Paterson is a talented poet, inspired by Paterson native William Carlos Williams, but he's content to share his words solely with his wife, who constantly pleads with him to submit them for publication, or at the very least, make a xerox of his beloved 'secret notebook'. He begins to come around to this idea, promising to make copies of the notebook at the weekend, but an encounter with a young girl whose own nascent poetry seems beyond her years stirs feelings of inadequacy in Paterson. Few are as vulnerable as those whose talent can't be measured by scientific means.

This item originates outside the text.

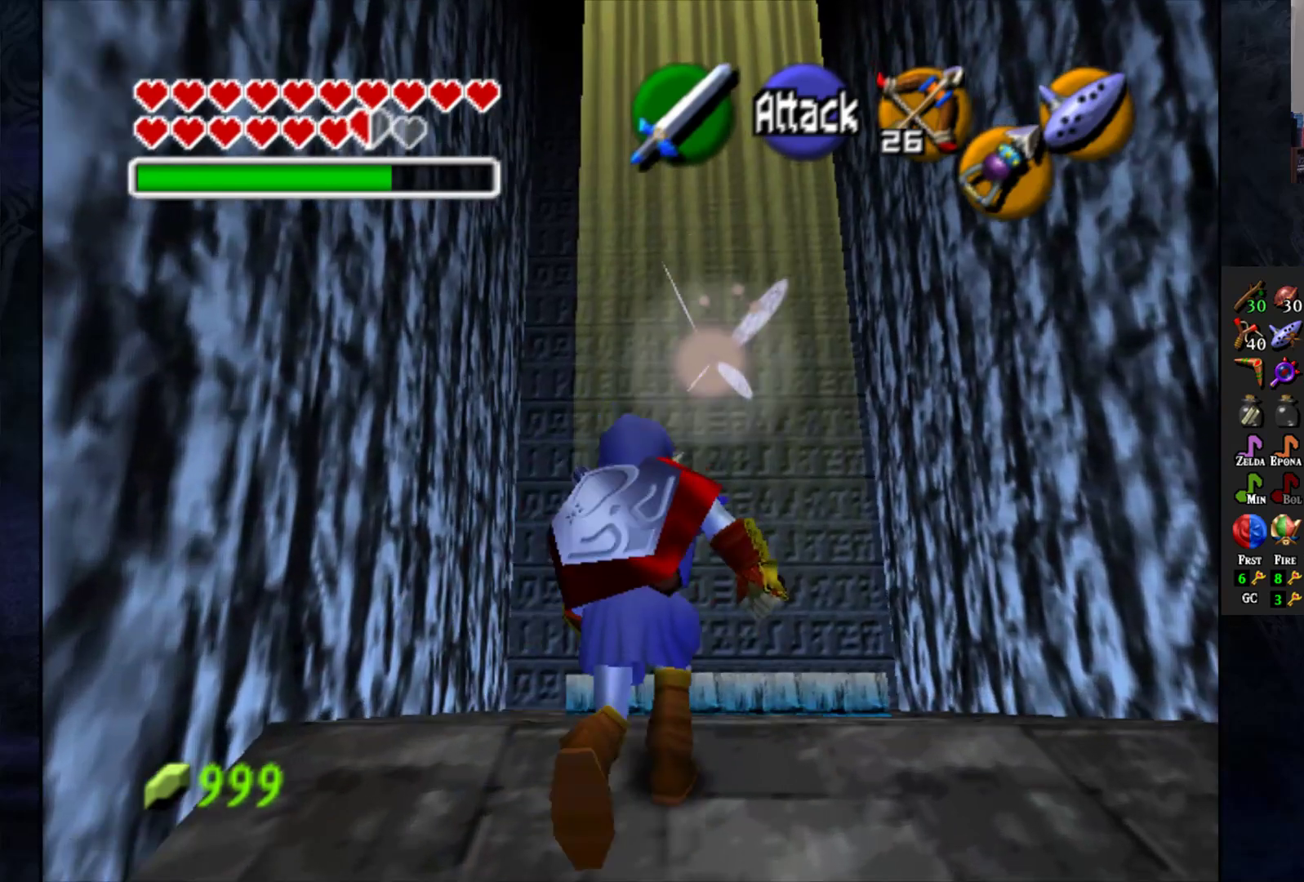
{"buttons": [], "left_stick": "up", "right_stick": "center", "events": []}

There are moments of comedy that veer between the subtle and the surreal. Paterson notices twins everywhere - a pair of old men on a bench on his way to work, two brothers in the local bar, the young poetess and her sister - and when Laura takes him to see a rep screening of 1932's Island of Lost Souls, he is struck by the resemblance between his wife and actress Kathleen Burke, who plays that film's 'Panther Woman'. Like so many husbands, he's not so quick to pick up on the changes his wife makes to their home, as she gradually turns almost every piece of furnishing in the house a shade of black and white. The most explicit laugh is reserved for the reveal that explains why Paterson comes home to find his mailbox stand knocked over every day.



Just as Paul Auster and Wayne Wang's '90s double bill of Smoke and Blue in the Face paid tribute to Brooklyn (the latter featuring a cameo by Jarmusch), Paterson celebrates a town in arguably the most derided state in the US. The scenes on Paterson's bus are reminiscent of Jafar Panahi's Taxi Tehran; through the interactions of various passengers, we learn the quietly proud history of a town that looks like a thousand others. At the local tavern, the landlord (Barry Shabaka Henley) displays portraits of local heroes behind his bar and is a mine of local lore. It's a masterclass in how to celebrate a heritage without sinking to jingoism.

There's a park in Paterson, New Jersey devoted to one former native, comedian Lou Costello. It may seem like a laughable idea, but I bet the residents of Paterson are proud of it. They should be proud of Paterson the movie too.

Paterson is in cinemas November 25th.